Ve HGK, bu tartışmada Yargıtay’daki daireden değil, eve haciz konulmasına direnen mahkemeden yana tutum aldı ve yerel mahkemenin “bu ev haczedilip satılamaz” diyen mahkeme kararını onayladı. YHGK, şu gerekçeleri kullandı:

“Bilindiği üzere; İ.İ.K.’nun 82. maddesinde haczolunamaz şeyler sayılmış, 12. bendinde de ‘Borçlunun haline münasip evi (Ancak evin kıymeti fazla ise bedelinden haline münasip bir yer alınabilecek miktarı borçluya bırakılmak üzere haczedilerek satılır)’ şeklinde düzenleme yapılmıştır.
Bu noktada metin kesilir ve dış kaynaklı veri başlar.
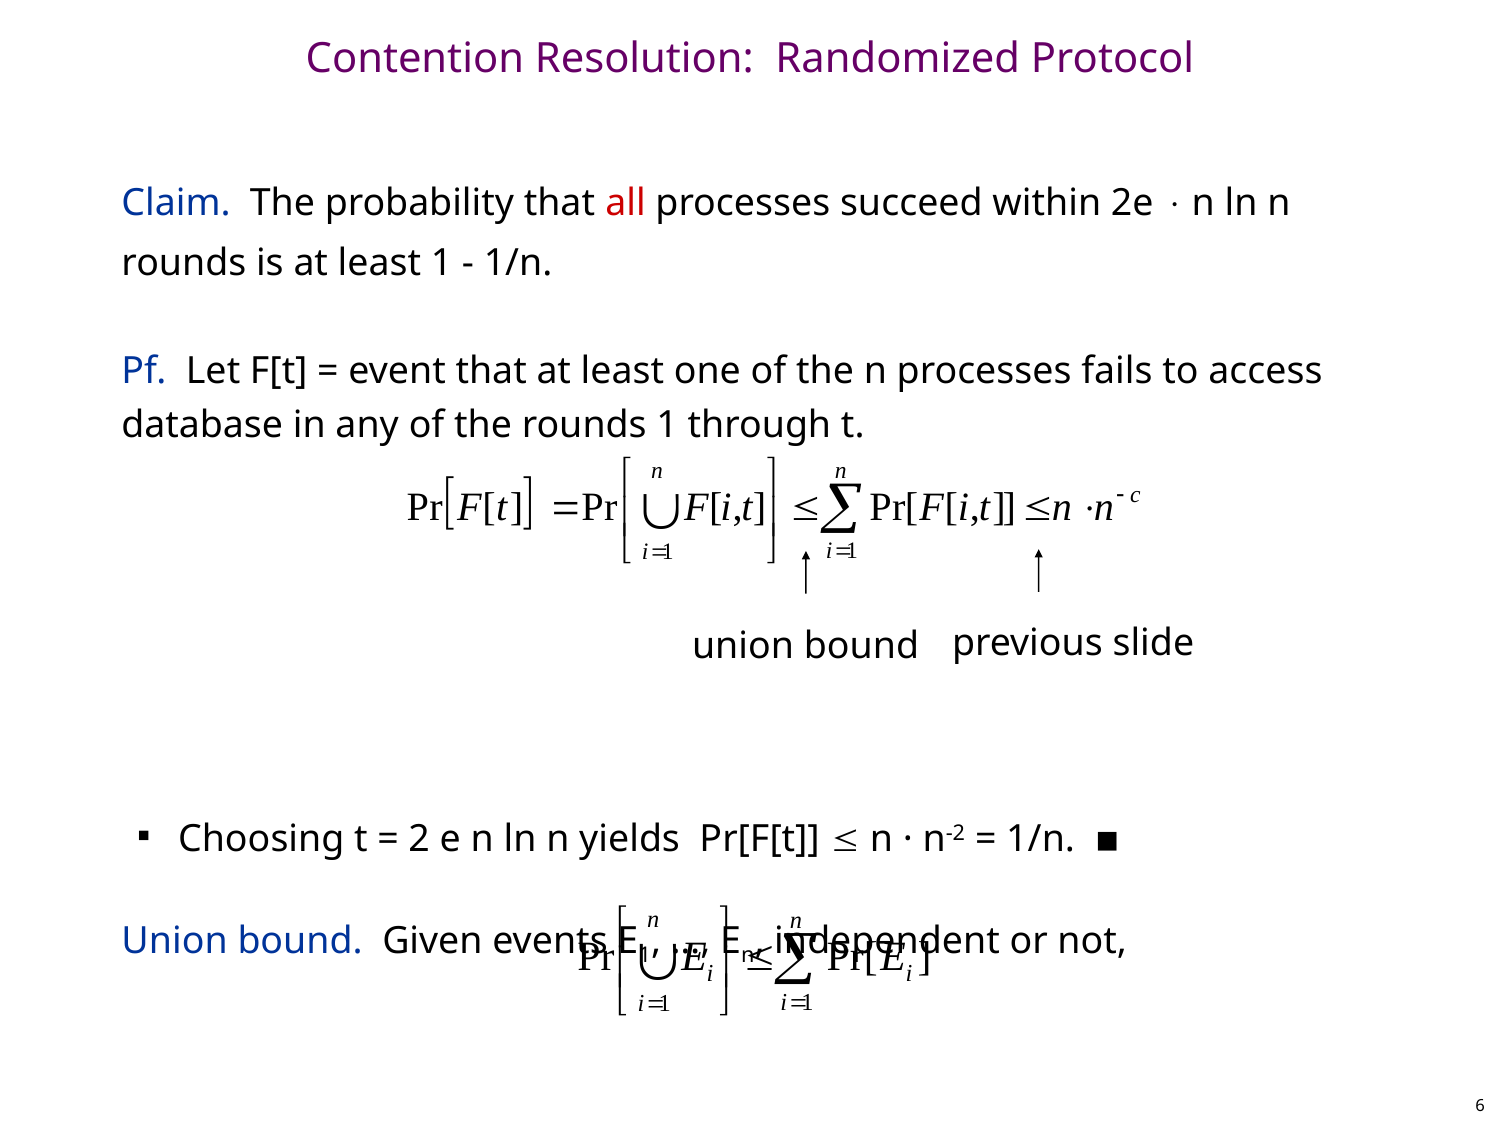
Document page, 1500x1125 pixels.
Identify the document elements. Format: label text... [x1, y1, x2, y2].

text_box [569, 897, 939, 1023]
text_box previous slide [937, 610, 1210, 671]
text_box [399, 449, 1149, 571]
slide_number 6 [1187, 1087, 1500, 1125]
list Claim. The probability that all processes succeed within 2e  n ln n rounds is at least 1 - 1/n. Pf. Let F[t] = event that at least one of the n processes fails to access database in any of the rounds 1 through t. Choosing t = 2 e n ln n yields Pr[F[t]]  n · n-2 = 1/n. ▪ Union bound. Given events E1, …, En, independent or not, [106, 167, 1394, 1055]
title Contention Resolution: Randomized Protocol [0, 24, 1500, 100]
text_box union bound [677, 613, 935, 674]
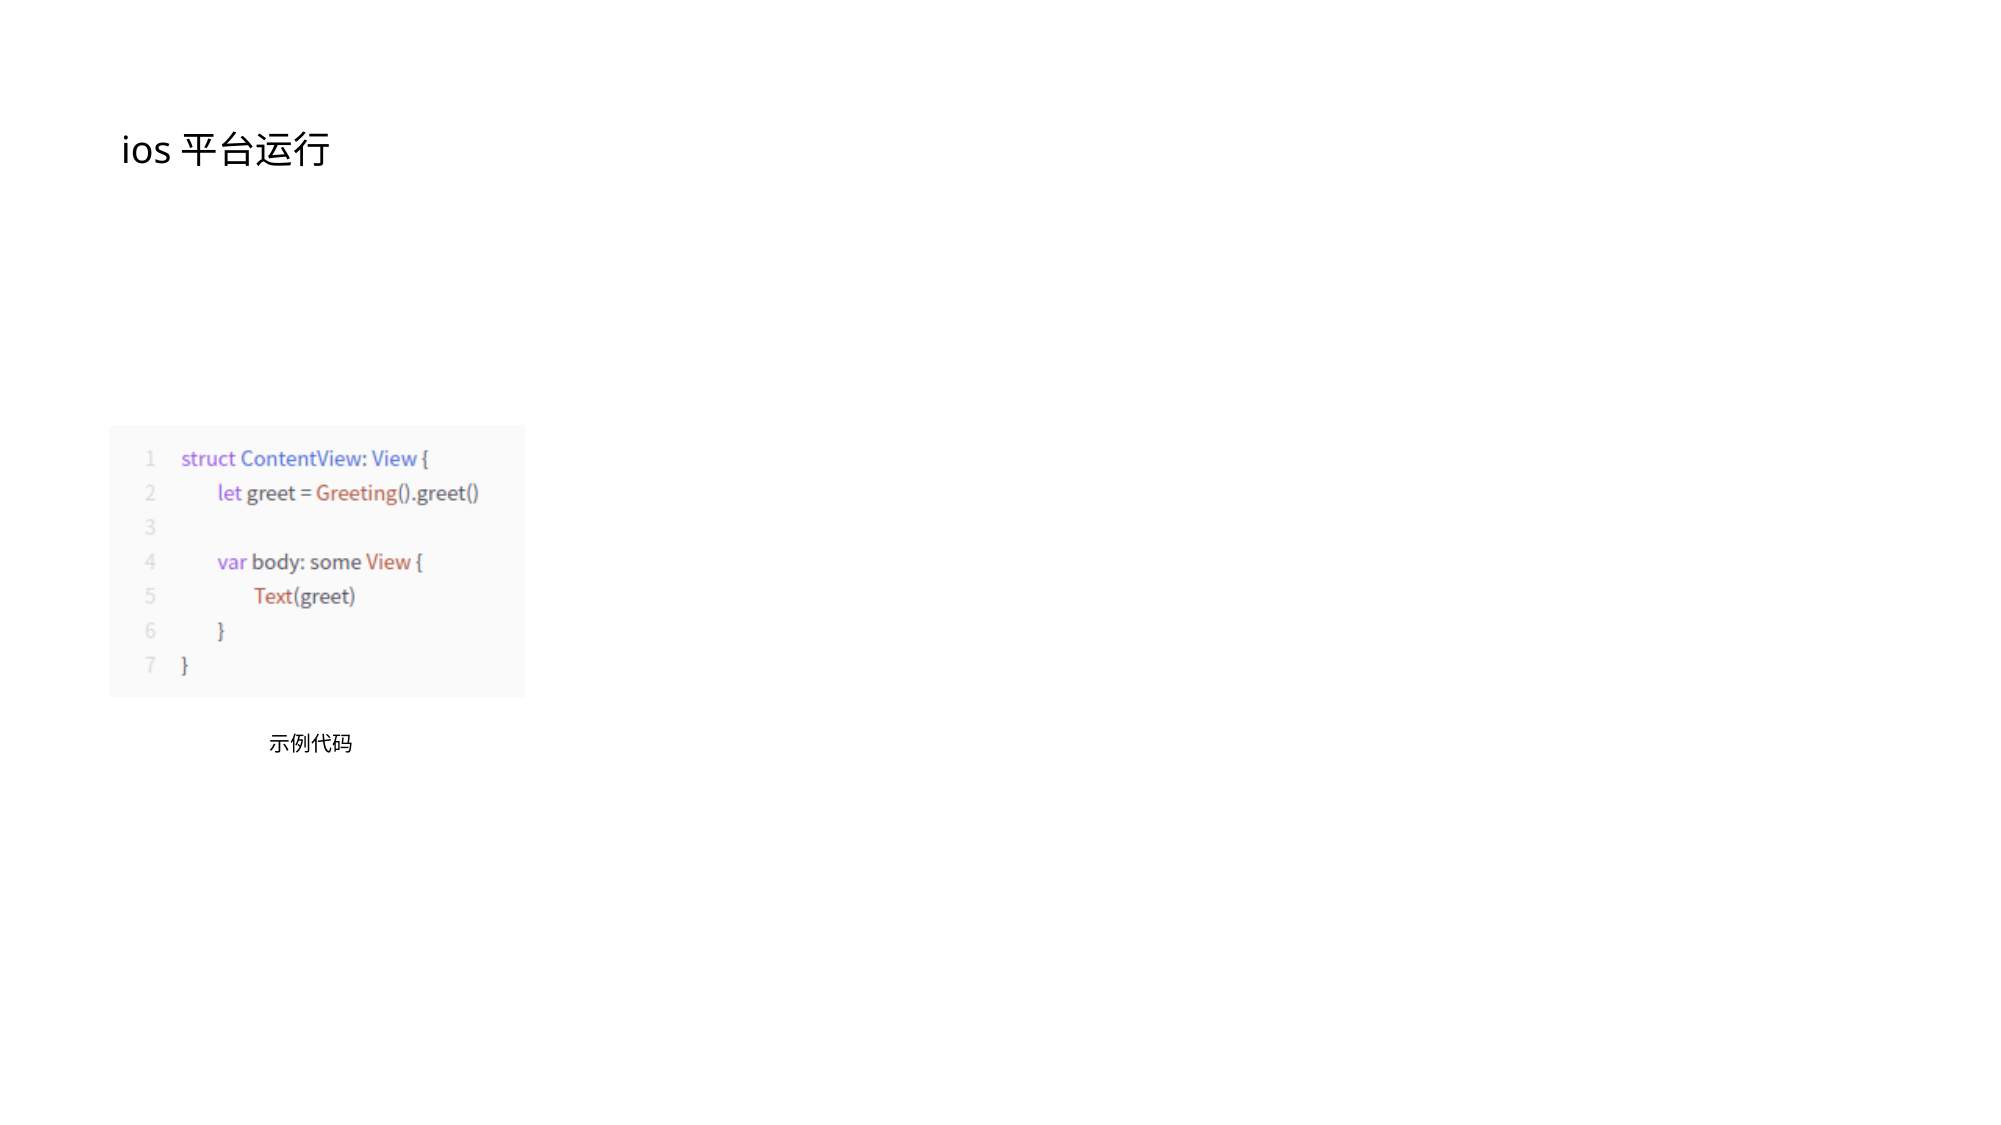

Somut olayda, mahkemece mahallinde yapılan keşif sonucu alınan bilirkişi raporunda, davaya konu taşınmazın borçlunun haline münasip olduğu, belirlenen 53 bin 900 TL, taşınmaz bedelinin borçlu ve ailesinin ihtiyaçlarına cevap verebilecek normal bir evin değerinden düşük olduğu tespit edilmiştir. Dosyadaki tutanak ve kanıtlara, bilirkişi raporuna göre İİK’nun 82/12 maddesi gözetilerek, meskeniyet iddiasının kabulü ile davaya konu taşınmaz üzerindeki haczin kaldırılmasına dair yerel mahkemece verilen karar usul ve yasaya uygun olup verilen hükmün onanması gerekir.”